A Blast from the past

Archaeologists continue to make new discoveries in Türkiye, including a lost underground city.

Türkiye has been home to many civilizations across the millennia. In addition to being ruled by the Hittites and Romans, it also has some of the oldest settlements in the world. This results in Türkiye being a very fruitful country for archaeologists. Recent excavations across Türkiye have continued to yield new archaeological treasures, including a lost underground city and several churches. Göbeklitepe, located near the Syrian border, continues to make the news even after years of excavations. Its latest news is the discovery of a pictogram that might be the oldest in the world. The site, which could be 12,000 years old, consists of massive Tshaped pillars with animal reliefs arranged in a circle. At the moment, it is commonly identified as a religious site. Since little evidence of human habitation has been found, it seems to have been built by huntergatherers. While this would revolutionize our understanding of history, there is still much more to learn from future research.

Recent excavations in the famous region of Cappadocia have added to its archaeological wealth. Situated in central Türkiye, it has unique geological features, including soft volcanic rock that is easily carved. This allowed for a large number of underground cities and rock-hewn churches to be built across several millennia. An underground city, dating back as early as 3000 BC, was discovered during a construction project underneath a Byzantine fortress in Nevşehir. It could end up rivalling the largest underground city in nearby Derinkuyu which once housed as many as 20,000 people.

Yet the latest news coming out of Cappadocia is the discovery of another rock hewn church. While the excavation has just started, the church seems to date to around the 5th century AD, making it one of the oldest in the region.

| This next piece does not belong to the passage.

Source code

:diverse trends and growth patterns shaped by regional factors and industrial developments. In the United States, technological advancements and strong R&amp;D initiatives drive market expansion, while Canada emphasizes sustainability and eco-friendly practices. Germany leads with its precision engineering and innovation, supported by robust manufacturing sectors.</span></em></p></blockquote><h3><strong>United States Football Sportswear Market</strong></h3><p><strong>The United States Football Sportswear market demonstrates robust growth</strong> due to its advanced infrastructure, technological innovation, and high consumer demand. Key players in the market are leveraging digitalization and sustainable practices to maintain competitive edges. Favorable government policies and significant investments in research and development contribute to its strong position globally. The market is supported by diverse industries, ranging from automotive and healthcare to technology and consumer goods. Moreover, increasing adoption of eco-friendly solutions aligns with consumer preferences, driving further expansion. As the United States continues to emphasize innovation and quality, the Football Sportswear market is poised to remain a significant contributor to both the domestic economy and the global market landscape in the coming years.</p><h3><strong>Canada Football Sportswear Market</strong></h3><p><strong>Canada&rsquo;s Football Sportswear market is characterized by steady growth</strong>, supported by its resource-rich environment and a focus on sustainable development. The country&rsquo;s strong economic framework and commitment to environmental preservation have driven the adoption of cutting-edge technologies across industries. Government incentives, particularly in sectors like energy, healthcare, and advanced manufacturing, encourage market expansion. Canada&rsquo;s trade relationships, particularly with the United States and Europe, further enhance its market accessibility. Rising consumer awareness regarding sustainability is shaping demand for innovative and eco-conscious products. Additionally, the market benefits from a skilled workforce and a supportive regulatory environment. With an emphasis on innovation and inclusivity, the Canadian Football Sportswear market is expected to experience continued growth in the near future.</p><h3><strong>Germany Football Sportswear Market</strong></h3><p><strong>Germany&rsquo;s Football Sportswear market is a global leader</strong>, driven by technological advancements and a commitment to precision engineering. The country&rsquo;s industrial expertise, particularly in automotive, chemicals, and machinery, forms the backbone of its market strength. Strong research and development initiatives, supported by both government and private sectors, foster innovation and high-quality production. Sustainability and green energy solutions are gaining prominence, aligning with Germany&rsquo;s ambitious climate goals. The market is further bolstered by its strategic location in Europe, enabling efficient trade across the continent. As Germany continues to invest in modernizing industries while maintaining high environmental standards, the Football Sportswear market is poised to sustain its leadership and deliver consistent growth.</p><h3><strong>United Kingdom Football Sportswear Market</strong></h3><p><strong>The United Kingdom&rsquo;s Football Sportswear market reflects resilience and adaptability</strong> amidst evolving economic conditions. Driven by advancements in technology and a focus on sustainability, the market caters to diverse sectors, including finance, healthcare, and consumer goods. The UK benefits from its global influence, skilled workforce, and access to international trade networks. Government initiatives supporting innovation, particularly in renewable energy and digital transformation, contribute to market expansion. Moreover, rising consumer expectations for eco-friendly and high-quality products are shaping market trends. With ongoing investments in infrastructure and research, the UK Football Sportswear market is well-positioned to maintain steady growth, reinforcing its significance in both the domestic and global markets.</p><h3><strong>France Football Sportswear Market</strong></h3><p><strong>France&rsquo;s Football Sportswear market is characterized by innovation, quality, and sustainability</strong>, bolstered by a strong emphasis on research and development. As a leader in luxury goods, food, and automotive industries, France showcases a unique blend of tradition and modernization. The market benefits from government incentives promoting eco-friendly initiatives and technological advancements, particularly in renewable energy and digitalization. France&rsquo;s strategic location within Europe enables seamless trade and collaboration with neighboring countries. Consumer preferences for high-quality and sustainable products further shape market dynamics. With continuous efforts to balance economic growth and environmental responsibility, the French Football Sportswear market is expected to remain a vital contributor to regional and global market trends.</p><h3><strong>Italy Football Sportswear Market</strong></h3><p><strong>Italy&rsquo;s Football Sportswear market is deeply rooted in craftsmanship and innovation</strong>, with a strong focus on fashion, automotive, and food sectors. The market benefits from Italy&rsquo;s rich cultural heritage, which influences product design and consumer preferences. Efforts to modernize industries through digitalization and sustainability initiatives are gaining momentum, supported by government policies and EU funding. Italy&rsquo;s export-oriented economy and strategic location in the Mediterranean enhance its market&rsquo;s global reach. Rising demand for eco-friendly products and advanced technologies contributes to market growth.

Like many other Cappadocian churches, it has a wide variety of vibrant frescoes. Some of these frescoes, though, have unique scenes, such as the ascension of Christ and the punishment of the wicked. The site is likely to yield more frescoes since it has only been partially uncovered.

There are also several other recently discovered early Christian sites in Türkiye. One noteworthy example is a 4th century Roman basilica found in Nicaea (now known as Iznik), the location of the first Christian ecumenical council held in 325. Discovered in 2014, excavations of the basilica require divers since it is completely submerged a few meters away from the lake shore. The local government has plans to make the site an underwater museum.

Istanbul also has its share of noteworthy archaeological sites. One of these is Küçükyalı ArkeoPark, located on its Asian side near the Marmara coast. For years it was thought to be a Byzantine palace, but recent excavations have led to its identification as a monastery built in the 9th century. It is now an archaeological park, open for tours, educational field trips and various activities for the community. Among the newest excavation sites in Istanbul is the nearby Dragos Bath. Preliminary research suggests it was a complex consisting of a church, a bath and a residence dating back to Late Antiquity.

All of these excavations have revealed more about Türkiye’s long, complex history. Yet this is only the beginning, as there are many other sites that continue to be discovered and excavated across the country every year. As archaeologists continue their excavations, it is certain that much more will be discovered in Türkiye in the future.